◆ Exercise details ◆
The required lines are those that contain "Kingshurst"; pull them out of the data and copy them.

◆ Given records ◆
****************************************

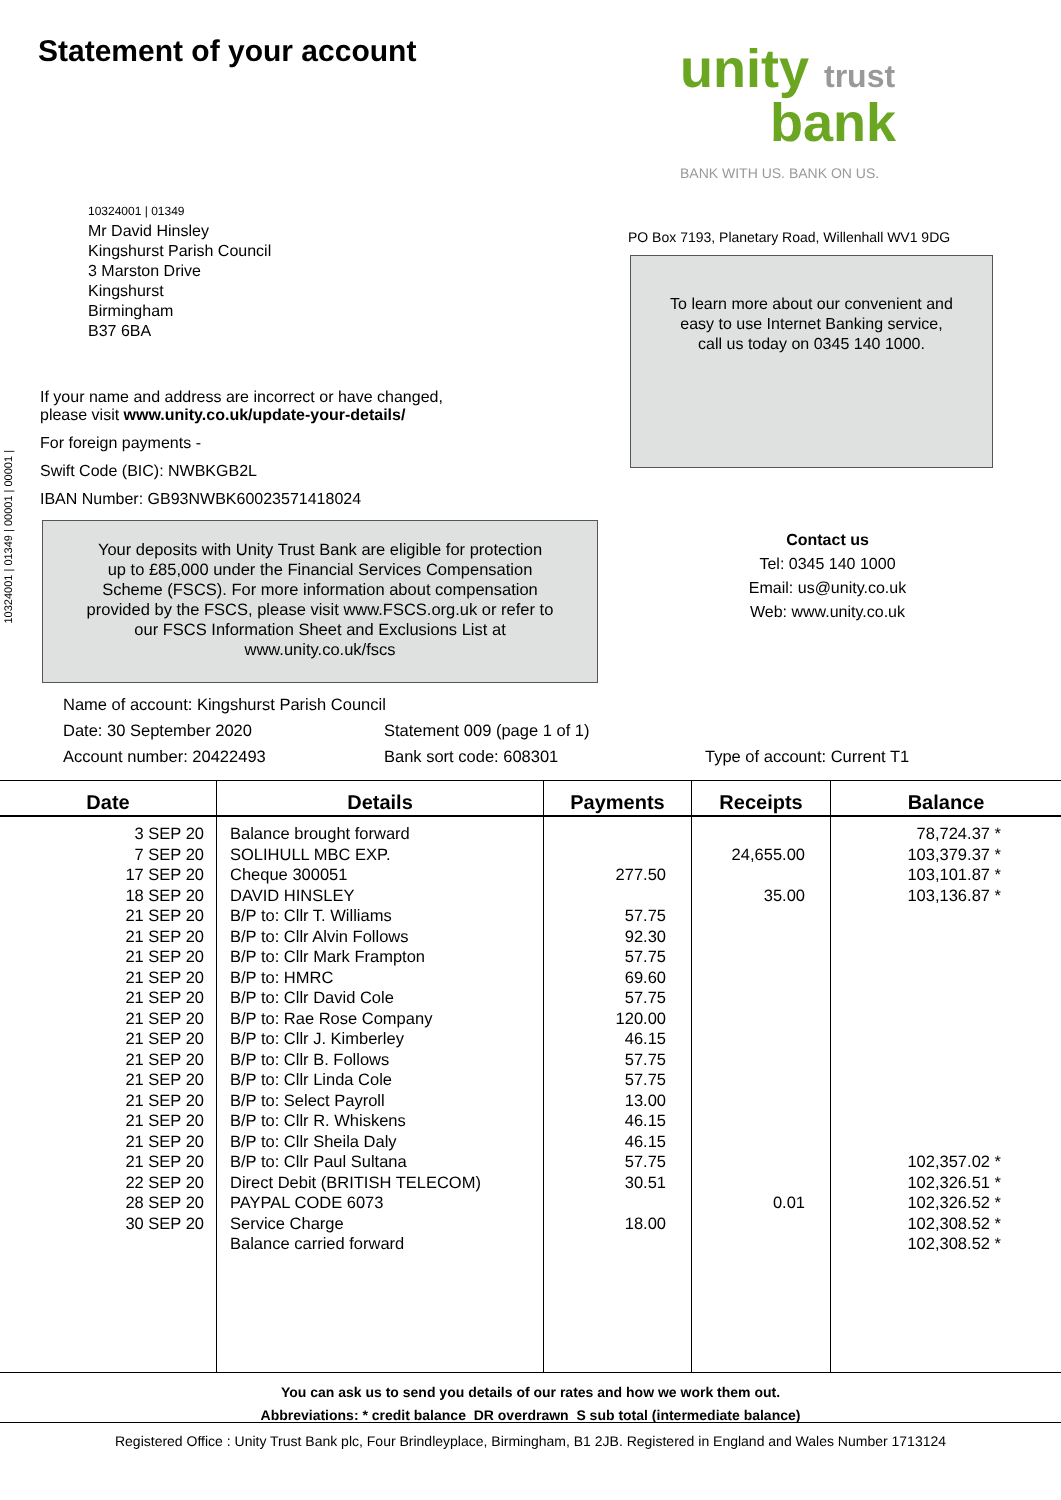10324001 | 01349 | 00001 | 00001 |
Statement of your account
unity trust
bank
BANK WITH US. BANK ON US.
10324001 | 01349
Mr David Hinsley
Kingshurst Parish Council
3 Marston Drive
Kingshurst
Birmingham
B37 6BA
PO Box 7193, Planetary Road, Willenhall WV1 9DG
To learn more about our convenient and
easy to use Internet Banking service,
call us today on 0345 140 1000.
If your name and address are incorrect or have changed,
please visit www.unity.co.uk/update-your-details/
For foreign payments -
Swift Code (BIC): NWBKGB2L
IBAN Number: GB93NWBK60023571418024
Your deposits with Unity Trust Bank are eligible for protection
up to £85,000 under the Financial Services Compensation
Scheme (FSCS). For more information about compensation
provided by the FSCS, please visit www.FSCS.org.uk or refer to
our FSCS Information Sheet and Exclusions List at
www.unity.co.uk/fscs
Contact us
Tel: 0345 140 1000
Email: us@unity.co.uk
Web: www.unity.co.uk
Name of account: Kingshurst Parish Council
Date: 30 September 2020 Statement 009 (page 1 of 1)
Account number: 20422493 Bank sort code: 608301 Type of account: Current T1
| Date | Details | Payments | Receipts | Balance |
| --- | --- | --- | --- | --- |
| 3 SEP 20 7 SEP 20 17 SEP 20 18 SEP 20 21 SEP 20 21 SEP 20 21 SEP 20 21 SEP 20 21 SEP 20 21 SEP 20 21 SEP 20 21 SEP 20 21 SEP 20 21 SEP 20 21 SEP 20 21 SEP 20 21 SEP 20 22 SEP 20 28 SEP 20 30 SEP 20 | Balance brought forward SOLIHULL MBC EXP. Cheque 300051 DAVID HINSLEY B/P to: Cllr T. Williams B/P to: Cllr Alvin Follows B/P to: Cllr Mark Frampton B/P to: HMRC B/P to: Cllr David Cole B/P to: Rae Rose Company B/P to: Cllr J. Kimberley B/P to: Cllr B. Follows B/P to: Cllr Linda Cole B/P to: Select Payroll B/P to: Cllr R. Whiskens B/P to: Cllr Sheila Daly B/P to: Cllr Paul Sultana Direct Debit (BRITISH TELECOM) PAYPAL CODE 6073 Service Charge Balance carried forward | 277.50 57.75 92.30 57.75 69.60 57.75 120.00 46.15 57.75 57.75 13.00 46.15 46.15 57.75 30.51 18.00 | 24,655.00 35.00 0.01 | 78,724.37 * 103,379.37 * 103,101.87 * 103,136.87 * 102,357.02 * 102,326.51 * 102,326.52 * 102,308.52 * 102,308.52 * |
You can ask us to send you details of our rates and how we work them out.
Abbreviations: * credit balance DR overdrawn S sub total (intermediate balance)
Registered Office : Unity Trust Bank plc, Four Brindleyplace, Birmingham, B1 2JB. Registered in England and Wales Number 1713124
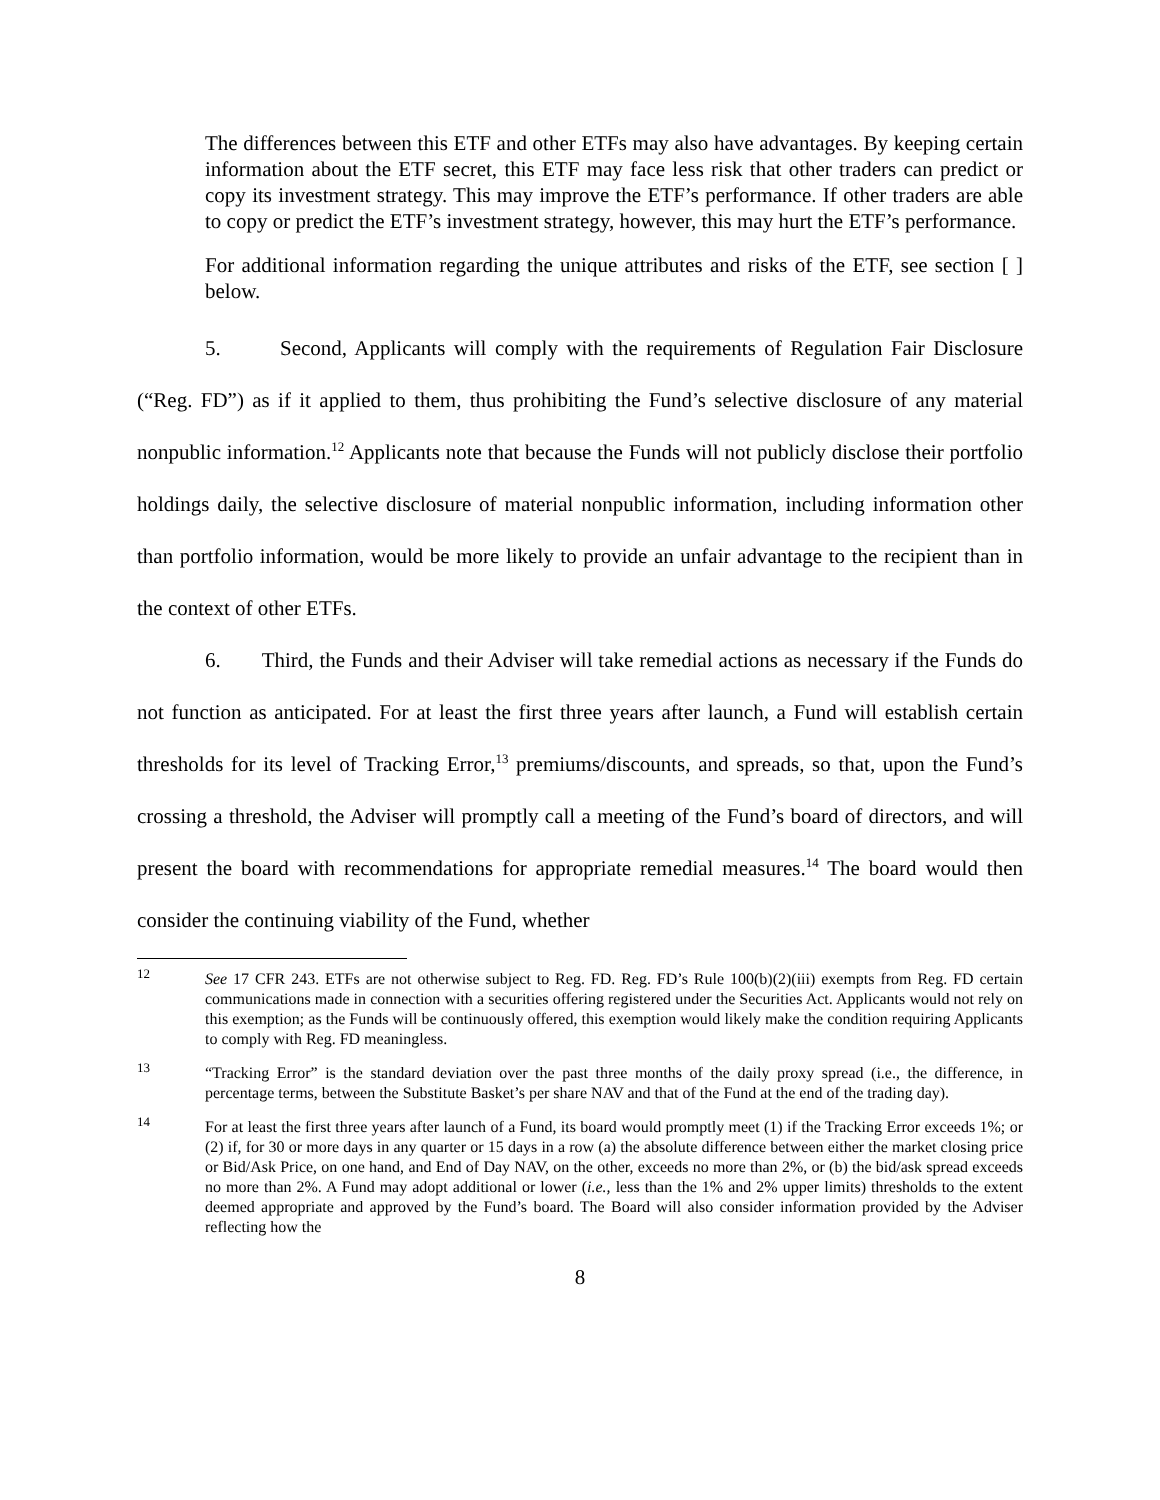The differences between this ETF and other ETFs may also have advantages. By keeping certain information about the ETF secret, this ETF may face less risk that other traders can predict or copy its investment strategy. This may improve the ETF’s performance. If other traders are able to copy or predict the ETF’s investment strategy, however, this may hurt the ETF’s performance.
For additional information regarding the unique attributes and risks of the ETF, see section [ ] below.
5. Second, Applicants will comply with the requirements of Regulation Fair Disclosure (“Reg. FD”) as if it applied to them, thus prohibiting the Fund’s selective disclosure of any material nonpublic information.<sup>12</sup> Applicants note that because the Funds will not publicly disclose their portfolio holdings daily, the selective disclosure of material nonpublic information, including information other than portfolio information, would be more likely to provide an unfair advantage to the recipient than in the context of other ETFs.
6. Third, the Funds and their Adviser will take remedial actions as necessary if the Funds do not function as anticipated. For at least the first three years after launch, a Fund will establish certain thresholds for its level of Tracking Error,<sup>13</sup> premiums/discounts, and spreads, so that, upon the Fund’s crossing a threshold, the Adviser will promptly call a meeting of the Fund’s board of directors, and will present the board with recommendations for appropriate remedial measures.<sup>14</sup> The board would then consider the continuing viability of the Fund, whether
<sup>12</sup> See 17 CFR 243. ETFs are not otherwise subject to Reg. FD. Reg. FD’s Rule 100(b)(2)(iii) exempts from Reg. FD certain communications made in connection with a securities offering registered under the Securities Act. Applicants would not rely on this exemption; as the Funds will be continuously offered, this exemption would likely make the condition requiring Applicants to comply with Reg. FD meaningless.
<sup>13</sup> “Tracking Error” is the standard deviation over the past three months of the daily proxy spread (i.e., the difference, in percentage terms, between the Substitute Basket’s per share NAV and that of the Fund at the end of the trading day).
<sup>14</sup> For at least the first three years after launch of a Fund, its board would promptly meet (1) if the Tracking Error exceeds 1%; or (2) if, for 30 or more days in any quarter or 15 days in a row (a) the absolute difference between either the market closing price or Bid/Ask Price, on one hand, and End of Day NAV, on the other, exceeds no more than 2%, or (b) the bid/ask spread exceeds no more than 2%. A Fund may adopt additional or lower (i.e., less than the 1% and 2% upper limits) thresholds to the extent deemed appropriate and approved by the Fund’s board. The Board will also consider information provided by the Adviser reflecting how the
8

****************************************

◆ Solution to this problem ◆
Kingshurst Parish Council
Kingshurst
Name of account: Kingshurst Parish Council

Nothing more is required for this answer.